NF-κB (Nuclear Factor-κB) is an important nuclear transcription factor in cells. It is involved in the body's inflammatory response, immune response, and can regulate cell apoptosis and stress response. Overactivation of NF-κB is associated with many human diseases such as rheumatoid arthritis, inflammation in heart and brain diseases. Therefore, inhibiting the NF-κB signaling pathway through drugs may become a means of treatment.
The N-terminal of NF-κB molecule contains a Rel homology domain, which participates in its binding to DNA and dimerization. The NF-κB inhibitory substance (IkB) can bind and inhibit NF-κB. The NF-κB molecule also contains a nuclear output domain, nuclear localization domain, translocation activation domain, and a C-terminal transactivation domain. The P50/p65 NF-κB can specifically bind to the immunoglobulin κ light chain gene transcription-enhancing sequence (κB sequence). The RelA/c-Rel dimer can bind to other sequences on target gene promoters.
The NF-κB family has 5 members, including NF-κB1 (p50), NF-κB2 (p52), RelA (p65), RelB, and c-Rel. The commonly referred NF-κB protein is the NF-κB dimer protein formed by the p65/p50 subunits and also the NF-κB2 dimer protein formed by RelB/p52 subunits.

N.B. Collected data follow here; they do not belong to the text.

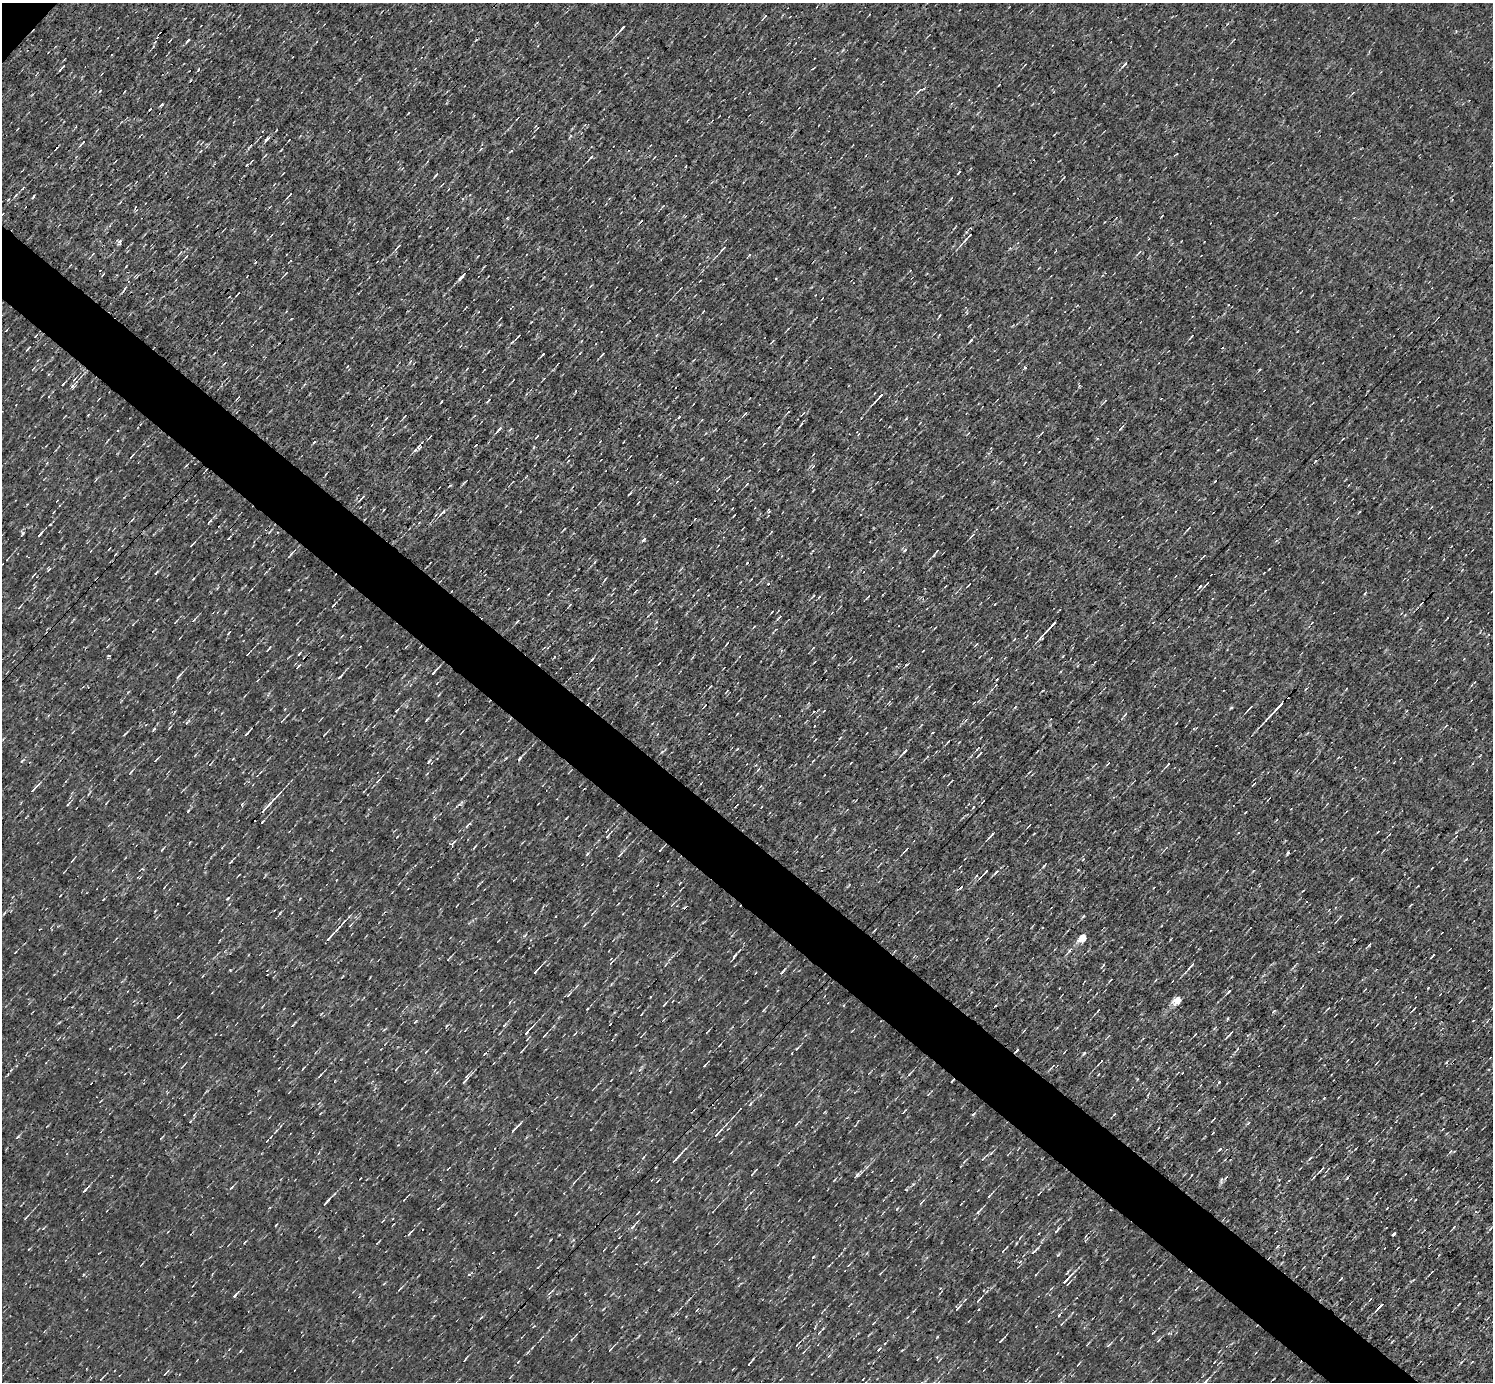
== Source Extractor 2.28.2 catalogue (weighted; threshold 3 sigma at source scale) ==
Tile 6 of 4 x 4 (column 2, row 2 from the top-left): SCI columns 1491-2981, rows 3056-4435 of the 5962 x 5967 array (HDU 1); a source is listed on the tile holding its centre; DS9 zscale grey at full resolution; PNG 1495 x 1384 px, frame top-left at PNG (2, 3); no overlay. Shown black and unused: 5% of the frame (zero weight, under 3 of 4 exposures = <1% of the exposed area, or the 3 px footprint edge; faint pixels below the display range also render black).
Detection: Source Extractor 2.28.2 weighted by HDU 2 'WHT'; one run over the whole footprint, this tile lists its part. Background 8.55e-04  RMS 0.047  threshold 0.212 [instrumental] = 3 sigma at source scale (4.5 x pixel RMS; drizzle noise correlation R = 1.50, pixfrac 1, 0.05/0.05 arcsec/px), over >= 5 px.
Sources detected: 324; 6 cosmic-ray / hot-pixel residue — not listed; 1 inside a brighter listed object's ellipse — not listed separately; the other 317 listed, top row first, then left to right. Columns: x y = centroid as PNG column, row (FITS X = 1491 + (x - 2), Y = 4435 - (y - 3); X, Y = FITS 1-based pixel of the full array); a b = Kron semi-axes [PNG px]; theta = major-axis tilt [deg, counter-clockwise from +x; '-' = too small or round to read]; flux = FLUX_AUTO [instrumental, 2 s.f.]
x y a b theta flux
765 16 8 3 51 6.5
622 28 10 3 48 12
188 41 7 3 47 8.2
1125 64 6 3 45 9.7
62 67 8 3 40 8.2
100 91 4 2 - 3.8
919 91 11 3 50 12
124 92 3 2 - 3.2
161 105 6 3 19 5.4
538 128 3 3 - 3.7
570 136 7 2 50 4.9
268 138 7 3 80 9.6
289 140 3 2 - 3.4
82 143 10 3 47 7.7
590 158 11 2 48 9.4
436 175 7 2 45 4.9
1063 178 4 2 - 3.7
470 194 4 3 - 3.9
16 195 8 3 46 8
289 195 9 2 50 6
33 197 5 3 - 5.3
951 198 6 2 47 5.3
1162 216 3 2 - 3.6
967 238 20 3 47 17
120 242 4 4 - 21
398 246 9 3 46 9.5
723 249 8 3 45 8
1139 252 6 3 52 5.1
93 254 5 3 - 4.4
749 255 5 3 - 5.3
186 257 7 3 52 6.4
285 274 5 2 - 4.6
462 276 13 4 48 17
125 288 7 3 54 7.7
238 293 4 2 - 5.8
815 295 3 2 - 2.6
518 336 4 2 - 5.1
1191 336 5 2 - 5.4
971 340 6 3 43 7.9
27 349 6 2 47 6
580 353 4 2 - 3.4
543 354 4 2 - 6.3
602 354 6 3 48 6.8
1024 368 3 3 - 19
74 379 5 3 - 5.5
63 384 6 2 45 5.9
73 386 7 5 37 13
49 396 3 2 - 3.3
880 397 12 2 47 18
489 400 5 3 - 5.5
1105 401 7 3 46 5
788 412 5 2 - 3.8
745 413 5 3 - 6.1
404 417 6 3 54 5.2
801 424 6 3 54 5.8
499 429 9 2 55 9.6
1042 433 7 2 46 4.7
1097 438 4 3 - 4.2
600 441 3 2 - 3
314 442 4 3 - 7.3
420 445 14 5 57 21
131 457 6 2 49 6.1
601 460 3 2 - 3
568 461 4 2 - 3.5
747 484 5 3 - 5.4
449 486 5 2 - 4.7
813 490 4 2 - 3.2
630 494 6 3 35 4.9
362 498 11 3 46 10
769 511 7 3 -88 5.8
442 512 10 3 48 12
734 515 4 2 - 4.5
209 522 10 4 54 9
1188 528 6 3 42 5.7
40 534 9 3 48 11
972 535 9 3 44 9.4
643 540 6 3 44 9
192 544 6 2 42 5.9
904 550 6 4 25 7.4
937 551 4 3 - 5.3
291 553 6 4 44 7.5
27 556 3 2 - 3.3
1462 570 5 3 - 3.7
156 573 7 2 50 5.9
33 576 7 2 50 4.9
1175 576 4 2 - 3
1207 583 5 2 - 3.7
969 585 7 2 45 4.4
251 589 4 2 - 3.7
508 589 3 2 - 3.7
813 596 5 3 - 4.4
819 597 5 3 - 5.2
868 597 7 2 40 5.3
995 604 3 2 - 3.3
570 605 5 2 - 4.6
333 606 6 2 49 6.3
19 607 7 2 44 5.4
772 612 3 2 - 3.9
778 618 10 2 44 7.4
1447 618 4 2 - 4
194 620 6 3 53 5.7
517 621 7 3 45 5
175 622 5 2 - 4.1
754 627 5 2 - 4.4
935 628 5 2 - 3.3
1049 628 24 3 48 41
228 633 4 3 - 4.6
1014 639 4 2 - 3.5
727 644 5 2 - 6.1
976 644 6 2 45 3.8
269 648 8 2 53 4.8
813 648 4 3 - 3.9
299 653 5 3 - 6.1
247 654 5 2 - 5
109 656 4 3 - 9.9
1063 656 4 2 - 3.8
592 659 7 4 44 8.6
659 663 3 2 - 4.9
298 667 7 3 49 8.5
434 672 8 2 50 17
178 676 11 4 48 11
340 676 9 3 41 9.4
636 676 3 3 - 3.2
996 685 4 3 - 3.7
1346 689 4 2 - 3.2
727 691 3 2 - 3.3
705 705 5 3 - 3.3
1249 708 13 3 45 12
1276 709 26 2 47 50
396 710 5 3 - 4.9
1125 714 7 4 60 7.8
779 716 2 2 - 3.1
426 720 7 3 46 6
282 721 5 3 - 3.7
187 722 9 3 42 8.2
170 727 5 3 - 4.4
247 733 13 3 48 11
932 733 3 2 - 3.4
125 734 6 3 51 5.3
840 738 5 3 - 4.3
948 742 4 2 - 5.9
978 748 8 3 46 8.5
737 749 5 3 - 4.7
662 752 5 3 - 5.6
904 752 8 2 47 12
980 754 8 2 46 8.1
233 759 4 3 - 3.3
519 759 6 4 55 9.7
156 760 6 2 48 7.6
429 761 8 4 53 10
813 761 4 2 - 3.1
1108 764 8 2 45 4.8
1167 765 10 3 48 7.9
758 770 7 2 45 5.2
131 772 7 3 51 7
378 781 7 3 46 6.6
951 781 7 2 49 5.9
701 783 4 2 - 3
1254 784 5 2 - 5.1
34 789 14 3 47 16
89 794 8 2 54 5.4
983 801 3 2 - 3.4
106 803 5 2 - 4
461 803 11 3 41 10
68 804 8 3 49 7.2
268 805 35 3 47 55
974 807 3 3 - 29
188 811 4 3 - 4.1
1245 812 4 2 - 3.5
263 821 4 2 - 4.7
1029 825 5 2 - 4.2
1378 832 4 2 - 3.3
1034 833 3 2 - 4.2
991 835 10 2 46 13
608 836 10 3 48 7.5
397 837 5 3 - 3.6
475 847 7 2 46 5.9
162 849 6 3 39 5.4
906 849 6 2 49 8.5
660 850 6 2 49 5.3
1288 853 7 2 74 6.4
620 854 11 3 46 9.5
1466 859 5 3 - 4
72 861 6 3 48 5.4
230 862 7 3 41 6.5
1044 865 7 3 53 6.3
986 872 5 2 - 6
996 872 9 4 43 13
976 876 5 3 - 6.4
228 898 5 3 - 5.4
4 913 8 3 46 7.3
280 913 5 3 - 4.3
1340 917 7 3 45 6
584 925 5 3 - 4.5
330 937 12 2 48 27
1082 937 5 5 - 170
1171 939 4 2 - 3.4
1369 945 6 3 54 7.2
529 948 2 2 - 3.5
1069 951 16 4 48 16
15 952 3 2 - 3.3
735 955 7 3 57 7.7
1433 956 6 2 49 6.8
449 959 9 2 45 5.7
611 963 8 3 55 7.5
1190 966 13 3 48 14
783 970 12 2 45 8.4
536 971 13 3 49 11
267 975 3 2 - 2.9
1110 980 4 2 - 4
1229 992 6 3 39 7.7
569 994 8 3 49 8.6
1178 1000 6 5 - 130
664 1004 5 2 - 6.1
1328 1008 6 2 44 3.9
587 1009 3 2 - 4.4
1414 1009 4 2 - 5.1
1098 1011 3 2 - 4.3
321 1014 5 3 - 4.4
641 1014 5 2 - 4.4
178 1017 6 3 52 4.6
1473 1020 3 2 - 3
527 1032 13 3 49 16
707 1032 6 2 47 4.5
575 1034 6 2 50 4.7
1195 1034 4 2 - 3
1229 1034 17 2 47 9.6
545 1035 8 2 48 6.6
1248 1035 5 3 - 4.5
527 1039 6 2 45 3.7
719 1045 5 2 - 4.1
797 1049 7 3 40 6.6
1016 1050 5 2 - 7.4
521 1051 6 2 40 4.9
792 1053 3 2 - 4
1084 1053 5 3 - 6.8
484 1054 4 2 - 3.9
1100 1062 7 2 49 6.9
494 1063 4 2 - 3.6
705 1065 5 3 - 4.5
303 1068 6 2 45 4.6
910 1074 7 3 56 6.1
1098 1074 4 2 - 3.9
320 1075 8 2 43 8.3
465 1080 14 4 54 19
952 1081 5 2 - 7.5
1421 1094 3 2 - 2.7
750 1104 5 4 - 7.8
904 1111 7 2 46 4.7
973 1114 7 3 37 6.8
1114 1114 5 3 - 6.3
1213 1119 6 2 45 4.7
1248 1123 6 3 45 5.6
514 1130 12 3 48 18
717 1133 14 4 45 19
1213 1133 3 2 - 3.6
18 1136 6 3 37 5.9
161 1138 4 2 - 3.7
267 1141 3 2 - 5.8
1450 1152 6 4 58 6.6
991 1153 6 3 44 7.1
678 1157 21 3 47 26
448 1169 4 2 - 3.3
1321 1169 11 3 47 9.4
753 1173 10 2 50 6.5
857 1175 6 5 - 10
1191 1175 4 2 - 2.9
834 1180 4 3 - 4.2
574 1182 8 3 48 7.4
232 1187 7 3 36 6.8
85 1190 10 3 46 13
1039 1194 4 2 - 4
989 1195 8 2 48 7.6
326 1202 12 3 49 14
921 1202 10 3 51 7.5
438 1208 4 2 - 3.5
1387 1208 3 2 - 3.7
978 1212 11 3 44 11
26 1217 7 3 42 6.2
276 1225 4 2 - 3.6
633 1226 15 4 48 15
1454 1227 6 2 46 6.6
1057 1230 10 3 48 9.8
409 1233 9 3 52 8.1
1039 1233 3 2 - 3.4
1394 1234 4 2 - 9.7
245 1242 4 2 - 3.8
378 1242 6 2 44 4.5
1277 1246 6 3 51 7.1
1004 1250 11 3 46 8.2
1034 1251 12 3 45 14
813 1257 4 3 - 3.6
469 1275 4 3 - 5.4
1341 1278 5 2 - 5.2
1067 1279 19 3 47 21
1068 1284 8 2 46 6.1
400 1289 7 3 44 6.5
235 1295 8 3 49 10
979 1300 7 3 49 7.6
1380 1306 13 3 45 20
958 1308 12 4 49 15
1059 1315 7 3 53 8.4
1036 1326 3 2 - 2.5
819 1333 6 3 53 6.5
572 1339 6 3 52 6.2
1001 1340 8 2 45 8.4
1109 1345 9 3 43 8.3
879 1349 5 3 - 7.4
610 1350 8 3 50 6.1
1255 1353 4 2 - 3.4
829 1356 7 3 52 6.7
750 1362 11 3 51 9.2
1472 1362 4 2 - 3.3
1078 1364 6 2 45 4.3
165 1374 4 2 - 3.4
101 1379 6 2 45 4.9
1205 1382 7 3 47 12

NF-κB can be divided into two groups: the p50/p65 group, produced by the cleavage of precursors p100 and p105, p50/p52 can form dimers with other NF-κB family members and remain in the cytoplasm. The group including RelA (p65), RelB, and c-Rel do not have precursors. IkB is an inhibitory protein of NF-κB, with a molecular weight of 36kD, it can bind, inhibit NF-κB, and keep NF-κB in the cytoplasm. Tissues create the p50-p65-1eBa/p complex only in the cytoplasm. High levels of tumor necrosis factor a, phorbol esters, lipopolysaccharides, interleukin 2, H2O2, etc., can activate NF-κB-induced serine protease, then phosphorylate IκBα/β, with the phosphorylated IκBα/β lysine residues being ubiquitinated, leading to the degradation of IκBα/β, followed by the activation of p50-p65NF-κB.